Trading was halted for 45 minutes in the early session after the index hit its lower circuit limit.

The BSE and NSE benchmark indices, however, pared most losses with the Sensex trading 835.40 points, or 2.55 per cent, lower at 31,942.74, and the Nifty was down 253.25 points or 2.64 per cent at 9,336.90 at 10.40 am.

The mayhem on Dalal Street eroded investor wealth worth Rs 12,92,479.88 crore, taking the total m-cap to Rs 1,12,78,172.75 crore on the BSE at 1020 hours.

The m-cap of BSE-listed companies stood at Rs 1,25,70,652.63 crore at the end of trading on Thursday.

Traders said besides global selloff, incessant foreign fund outflows also weighed on investor sentiments.

On a net basis, foreign institutional investors sold equities worth Rs 3,475.29 crore on Thursday, data available with stock exchanges showed.

On the BSE, 1,279 scrips declined, while 193 advanced and 40 remained unchanged.

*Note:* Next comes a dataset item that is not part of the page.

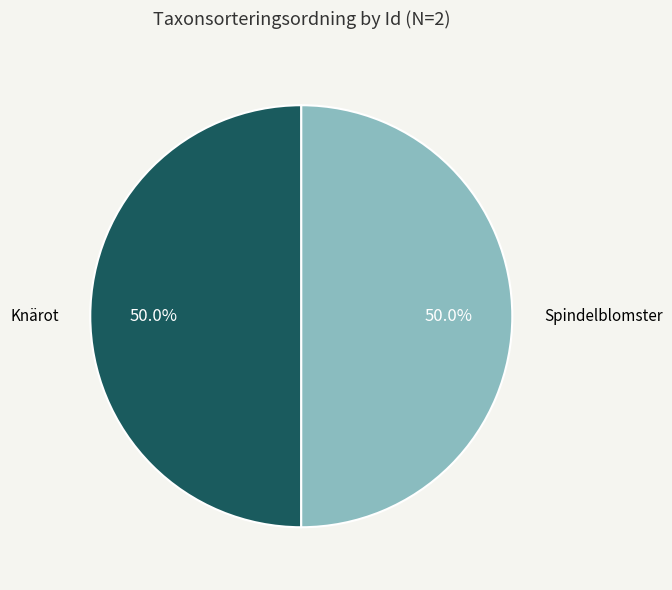

Count the number of slices in the pie.

2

Volatility heightened in global markets as benchmarks world over went into panic mode, insinuating a freakish selloff.

Bourses in Shanghai dropped over 3.32 per cent, Hong Kong 5.61 per cent, Seoul 7.58 per cent and Tokyo cracked up to 7.97 per cent.

Wall Street lost 10 per cent in overnight trade.

More than 1,30,000 cases of the novel coronavirus have been recorded in 116 countries and territories, killing at least 4,900 people.

The number of coronavirus patients in India has risen to 74, as per the health ministry.